Os pacientes com doença falciforme apresentam maior risco de doença grave e morte se forem infectados pelo coronavírus da síndrome respiratória aguda grave 2 (SARS-CoV-2). Um registro de pacientes com doença falciforme e COVID-19 nos EUA relatou que a taxa de hospitalização entre adultos com doença falciforme foi de 69%, a taxa de internação na terapia intensiva foi de 11% e a mortalidade foi de 7%.[276] A Sickle Cell Disease Association of America publicou recomendações sobre a redução da morbidade da doença falciforme durante a pandemia de COVID-19. As consultas de rotina devem ser realizadas por telefone ou vídeo sempre que possível, e não devem ser canceladas. Os pacientes devem ser aconselhados a aderirem á medicação habitual de maneira cautelosa, a usarem um termômetro em casa e a procurar atendimento médico imediato caso desenvolvam febre. Os médicos devem garantir que os pacientes tenham um suprimento adequado de medicamentos para o manejo da dor aguda e crônica e considerar iniciar ou otimizar terapias conhecidas por reduzirem a frequência da dor aguda em decorrência da doença falciforme para reduzir a necessidade de atendimento hospitalar.[277]

Os pacientes com dor aguda em decorrência de doença falciforme sem febre ou sinais de infecção devem ser encorajados a fazer o manejo da dor com medicamentos por via oral em casa. Os pacientes devem ser monitorados rigorosamente, com um limiar baixo para a realização de uma avaliação presencial e teste para síndrome respiratória aguda grave por coronavírus 2 (SARS-CoV-2).[277]

Os pacientes com febre, tosse ou dispneia requerem avaliação imediata para COVID-19. Os cuidados devem incluir uma avaliação para outras fontes de infecção com hemocultura (e outras amostras, conforme indicadas), testes para infecções virais típicas, administração de antibióticos de amplo espectro para cobrir organismos encapsulados e avaliação para síndrome torácica aguda. Se o paciente apresentar um resultado negativo para SARS-CoV-2, o tratamento domiciliar com antibióticos orais e monitoramento rigoroso pode ser apropriado. Se possível, os pacientes devem receber um espirômetro de incentivo para usarem em casa.[277]

Os pacientes com COVID-19 confirmada devem ser monitorados rigorosamente quanto a sinais de síndrome torácica aguda rapidamente progressiva (trombocitopenia, lesão renal aguda, disfunção hepática, estado mental alterado e insuficiência de múltiplos órgãos). Os sintomas da síndrome torácica aguda podem se sobrepor significativamente aos sintomas da COVID-19. O padrão de cuidados para a síndrome torácica aguda deve ser usado, incluindo oxigênio suplementar, antibióticos empíricos, oseltamivir até que a gripe (influenza) seja descartada, espirometria de incentivo e bom controle da dor. Os pacientes com agravamento da anemia, evidência de hipóxia e alterações na radiografia torácica devem receber uma transfusão de eritrócitos. Os médicos devem considerar a possibilidade de hipertensão pulmonar não diagnosticada nos pacientes agudamente enfermos e estar alertas para sinais de síndrome de embolia gordurosa. Os sinais da síndrome da embolia gordurosa incluem agravamento da anemia e do estado mental, hemólise, trombocitopenia, hipoalbuminemia, desconforto respiratório e erupção cutânea petequial; ela pode evoluir rapidamente e carrega uma alta mortalidade. Os pacientes com COVID-19 e que recebem alta hospitalar permanecem em alto risco de infecção bacteriana secundária e síndrome torácica aguda; eles devem ser monitorados diariamente.[277]

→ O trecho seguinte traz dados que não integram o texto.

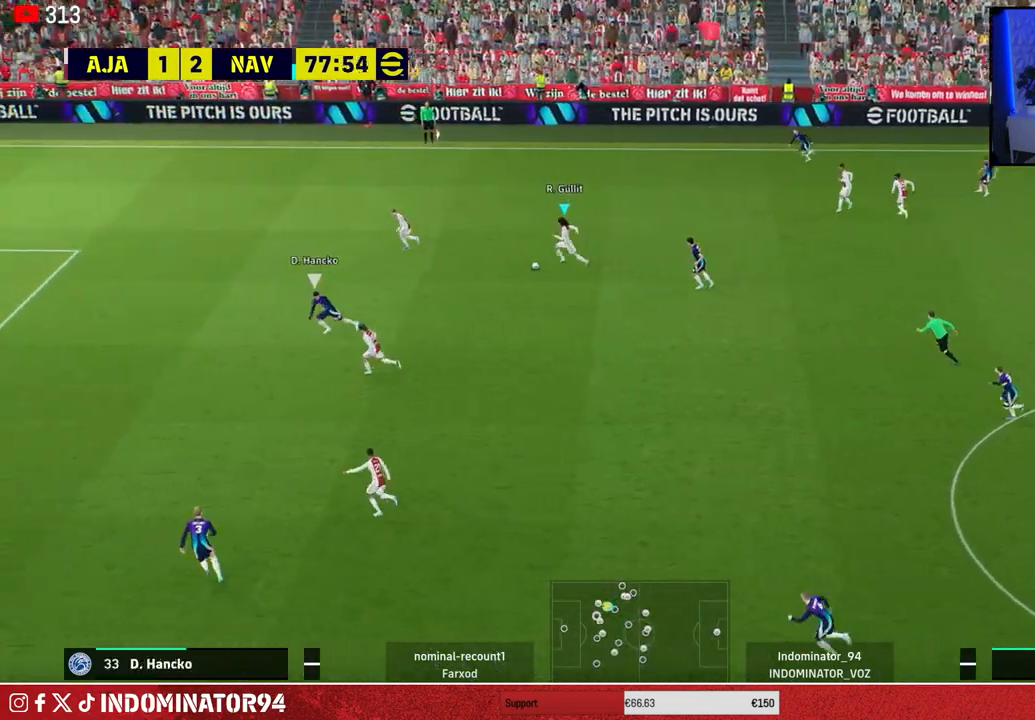
{"buttons": [], "left_stick": "down-left", "right_stick": "center", "events": []}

Se a disponibilidade de hemoderivados for limitada, as indicações de maior prioridade para transfusão crônica são: prevenção de AVC, doença neurovascular progressiva ou crítica, síndrome torácica aguda recorrente sem resposta clínica para hidroxicarbamida e comorbidade cardiovascular ou respiratória. Os médicos devem avaliar se os pacientes podem mudar para a hidroxicarbamida ou se a estratégia de transfusão puder ser temporariamente alterada.[277]

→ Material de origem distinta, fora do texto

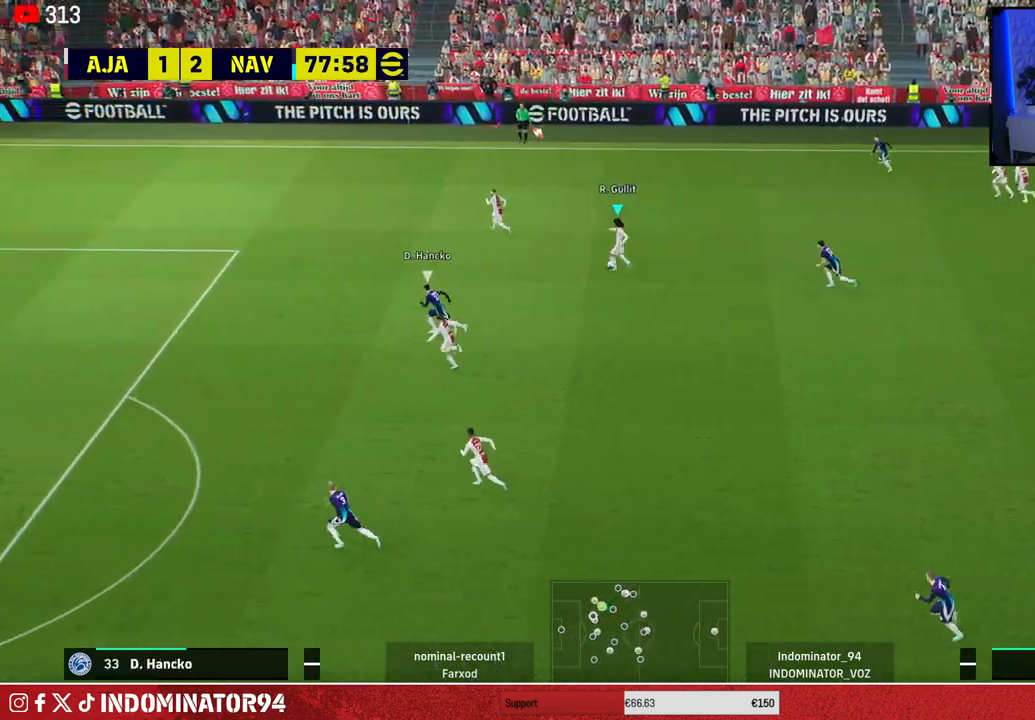
{"buttons": [], "left_stick": "left", "right_stick": "center", "events": [[117, "TRIANGLE", "down"], [200, "left_stick", "left"], [300, "TRIANGLE", "up"]]}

Em pacientes com COVID-19, as evidências sugerem que o tabagismo está associado a um aumento dos riscos de doença mais grave e morte.[278] As pessoas que fumam tabaco também podem apresentar um aumento do risco de contrair COVID-19. Está bem estabelecido que o tabagismo danifica os pulmões e as vias aéreas e enfraquece a resposta imune; as pessoas expostas ao fumo passivo também apresentam aumento do risco.

O tabagismo envolve movimentos repetitivos da mão até a boca, o que pode aumentar o risco de infecção. O vaping/uso de cigarros eletrônicos é frequentemente usado como terapia de reposição de nicotina; no entanto, as evidências sobre os benefícios e malefícios ainda estão em desenvolvimento. O vaping também envolve movimentos repetitivos da mão até a boca.[279] O abandono do hábito de fumar é fortemente recomendado.[278][279]

A European Society of Cardiology publicou orientações sobre o diagnóstico e o tratamento de doenças cardiovasculares durante a pandemia de COVID-19, e a European Association of Percutaneous Cardiovascular Interventions (EAPCI) emitiu uma declaração de posição sobre o tratamento invasivo das índromes coronarianas agudas.[247][248]

As orientações enfatizam que a pandemia não deve comprometer a reperfusão oportuna dos pacientes com IAMCSST; portanto, na ausência de testes prévios para o coronavírus da síndrome respiratória aguda grave 2 (SARS-CoV-2), todos os pacientes devem ser tratados como se fossem positivos para COVID-19. A intervenção coronária percutânea (ICP) primária é o tratamento de reperfusão de escolha, se puder ser realizado dentro de 120 minutos em instalações apropriadas, garantindo-se a segurança dos profissionais da saúde e dos outros pacientes. A experiência sugere que pode ocorrer um atraso de até 60 minutos devido à implementação de medidas de proteção, e os médicos devem levar isso em consideração ao avaliar se a ICP primária oportuna é possível. Se a ICP primária não puder ser realizada dentro do tempo alvo, a fibrinólise é a intervenção de escolha, desde que não haja contraindicações. Todos os pacientes devem ser submetidos ao teste para SARS-CoV-2 o mais rapidamente possível após o primeiro contato médico, independentemente da estratégia de reperfusão, o mais tardar após a internação na unidade de terapia intensiva após a ICP primária. Os médicos devem considerar a revascularização completa imediata, se indicada e apropriada, a fim de evitar procedimentos em etapas e reduzir o tempo de internação.[247][248]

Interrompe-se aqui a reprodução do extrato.